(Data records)
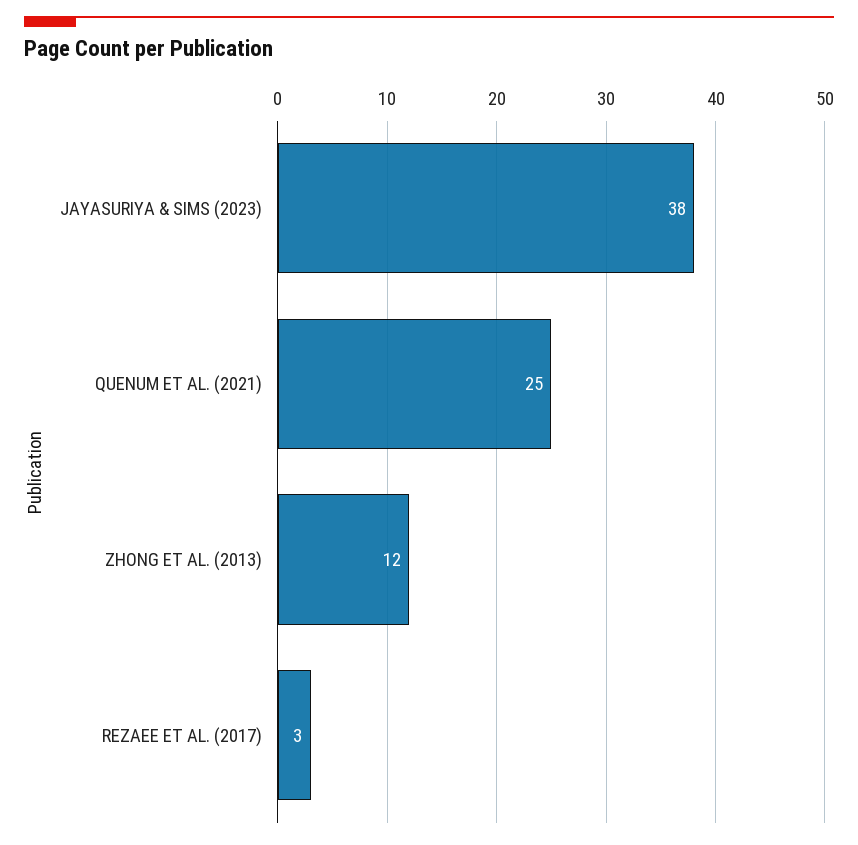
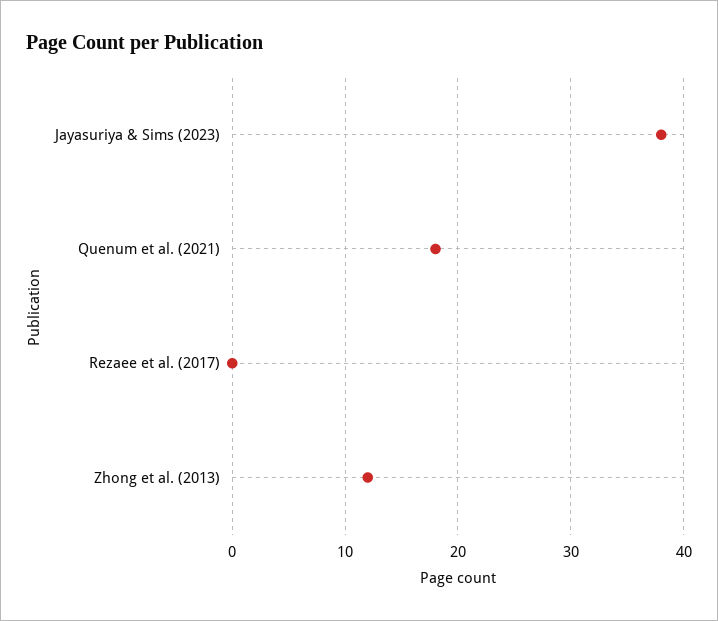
  {
    "JAYASURIYA & SIMS (2023)": 38,
-   "QUENUM ET AL. (2021)": 25,
+   "QUENUM ET AL. (2021)": 18,
    "ZHONG ET AL. (2013)": 12,
-   "REZAEE ET AL. (2017)": 3
+   "REZAEE ET AL. (2017)": 0
  }

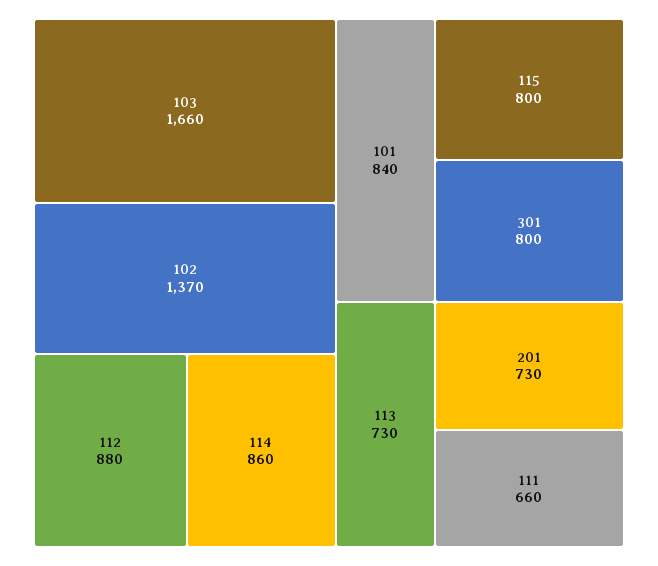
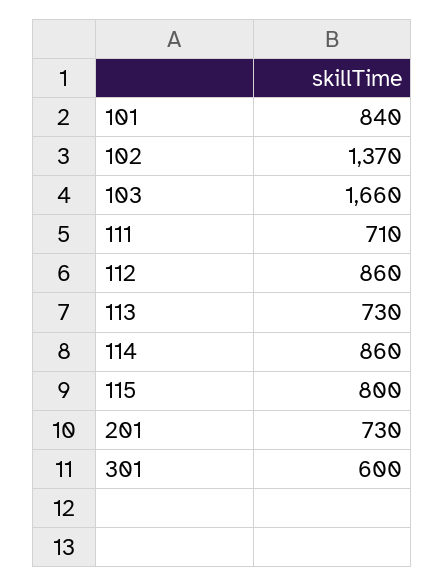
  {
    "103": 1660,
    "102": 1370,
-   "112": 880,
+   "112": 860,
    "114": 860,
    "101": 840,
    "115": 800,
-   "301": 800,
+   "301": 600,
    "113": 730,
    "201": 730,
-   "111": 660
+   "111": 710
  }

**What this task involves:**
Type out the data above again exactly as written, minus the images.

**Written solution:**
  {
    "JAYASURIYA & SIMS (2023)": 38,
-   "QUENUM ET AL. (2021)": 25,
+   "QUENUM ET AL. (2021)": 18,
    "ZHONG ET AL. (2013)": 12,
-   "REZAEE ET AL. (2017)": 3
+   "REZAEE ET AL. (2017)": 0
  }

  {
    "103": 1660,
    "102": 1370,
-   "112": 880,
+   "112": 860,
    "114": 860,
    "101": 840,
    "115": 800,
-   "301": 800,
+   "301": 600,
    "113": 730,
    "201": 730,
-   "111": 660
+   "111": 710
  }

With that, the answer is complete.